Günaydın! Bugün oldukça ilginç bir rüya gördüm, gerçekten ilginçti yani. Neyse, sabah 7'de uyandım ve rüyamı unutmadan not almak istedim. Not alırken bir baktım kısa hikaye yazmışım! Hiçbir şeyi değiştirmeden anlattım. Umarım okurken keyif alırsınız, yorumlarınızı bekliyorum!

Portal
Sabahın erken saatlerinde, tanıdık duvarların arasında uyandım. Perdeleri araladım, arka odadaki devasa camdan şehre baktım. Son katta olduğumuzdan mükemmel bir şehir manzaramız vardı. Hava oldukça bulutluydu. Soğuk bir sessizlik vardı havada.
Ama sonra…
Saatler ilerledikçe her şey değişti. Gökyüzü ansızın kararıverdi. Gece çökmemişti ama gündüz de değildi. Anlamsız bir karanlık saat daha öğlen ikiye varmadan, kasvetli bir çöküntü gibi üzerimize inmişti. Şehrin siluetleri silik birer hayalete dönüşmüştü.
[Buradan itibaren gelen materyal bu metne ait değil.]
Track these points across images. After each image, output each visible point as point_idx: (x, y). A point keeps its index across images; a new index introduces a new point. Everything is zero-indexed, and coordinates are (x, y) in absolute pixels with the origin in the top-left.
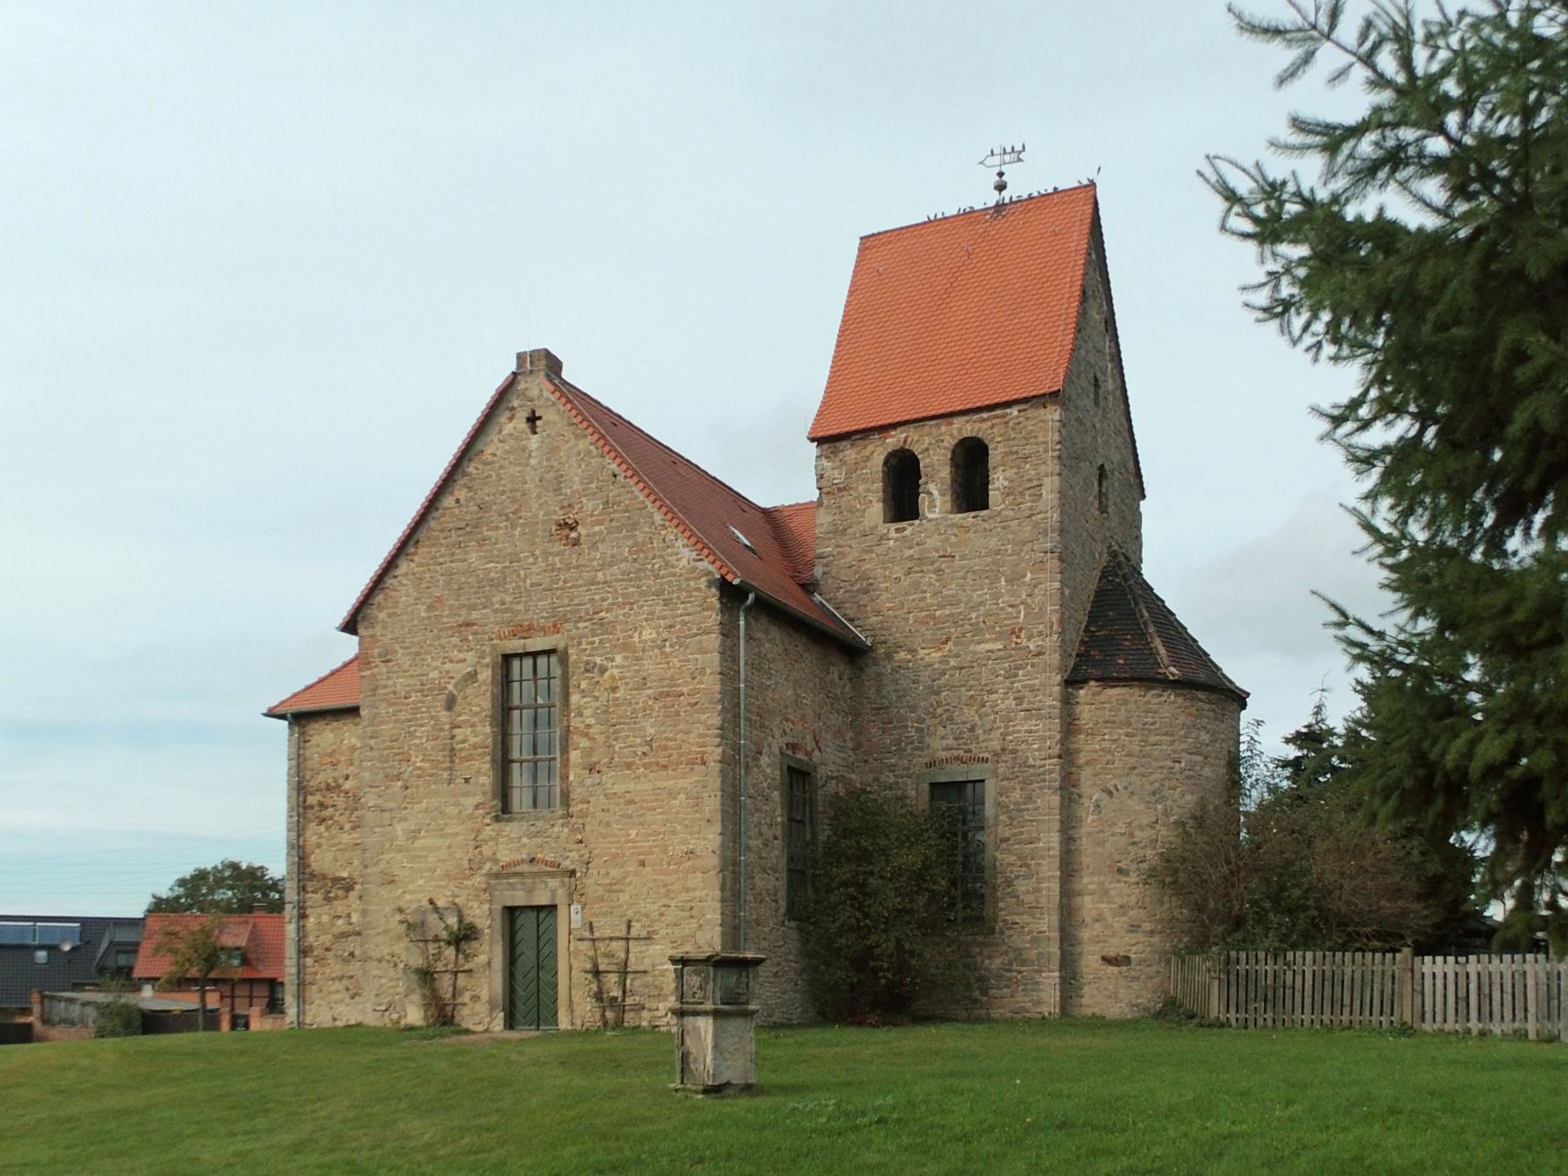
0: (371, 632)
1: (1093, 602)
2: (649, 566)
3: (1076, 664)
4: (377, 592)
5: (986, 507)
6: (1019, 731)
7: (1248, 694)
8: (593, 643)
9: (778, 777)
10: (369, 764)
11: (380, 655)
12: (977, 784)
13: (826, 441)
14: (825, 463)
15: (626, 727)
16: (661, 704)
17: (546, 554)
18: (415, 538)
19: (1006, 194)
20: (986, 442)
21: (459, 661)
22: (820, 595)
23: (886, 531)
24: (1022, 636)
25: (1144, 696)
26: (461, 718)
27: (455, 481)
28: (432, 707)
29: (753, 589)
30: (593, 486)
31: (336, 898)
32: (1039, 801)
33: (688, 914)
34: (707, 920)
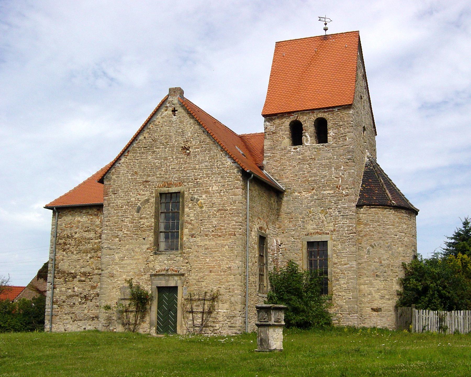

Bu çok garip bir hava olayı olduğu için camdan ayrılamıyordum. Aile evimdeydim ve kendi odam en güzel odaydı. Çünkü hem en genişiydi hemde evin arka tarafındaydı. Ön kısımda bulunan mutfak ve salonun manzarasının aksine şehir burada daha alçakta kaldığı için her yeri görebiliyordun. Tüm evleri, parkları hatta Pamukkale'yi bile! Her türlü havada -güneş, yağmur, kar- buradan bakmak hep içimi açardı ama bu sefer boğucu bir duygu tüm bedenimi sarmaya başlamıştı. Sonra sanki mideme bir kramp girdi.
Gökyüzünde bıçak kesiği gibi belirgin, gri bir şekil oluşmaya başlamıştı. Sonra değişik şekillere büründü, parladı. Son hali bir portal gibiydi. Değilse bile çok benziyordu. Ve o şeyin içinden, büyük bir gökcismi, tanıdık ama aynı zamanda tüyler ürpertici bir şey, düşüyordu: Dünya’nın minyatür bir kopyası. Dünya kadar büyük değil ama yine de büyüktü...
Nereye düştü? Ne oldu? Bilmiyorum. Göremedim. Ama içimde yankılanan bir korku dalgası, cevabın iyi olmadığını fısıldıyordu.
Koşarak ön camın önüne gittiğimde, dehşet verici bir manzara beni karşıladı. Şehrin iki tarafında devasa hortumlar dönüp duruyordu. Gökyüzünde şimşekler rastgele, dengesizce çakıyor, birer uyarı gibi yeryüzüne çarpıyordu. Sanki dünyanın bağırsaklarından bir çığlık yükseliyordu. En uzun iki apartman bu şimşekler yüzünden yıkıldı gözümün önünde. Ödüm patlıyordu...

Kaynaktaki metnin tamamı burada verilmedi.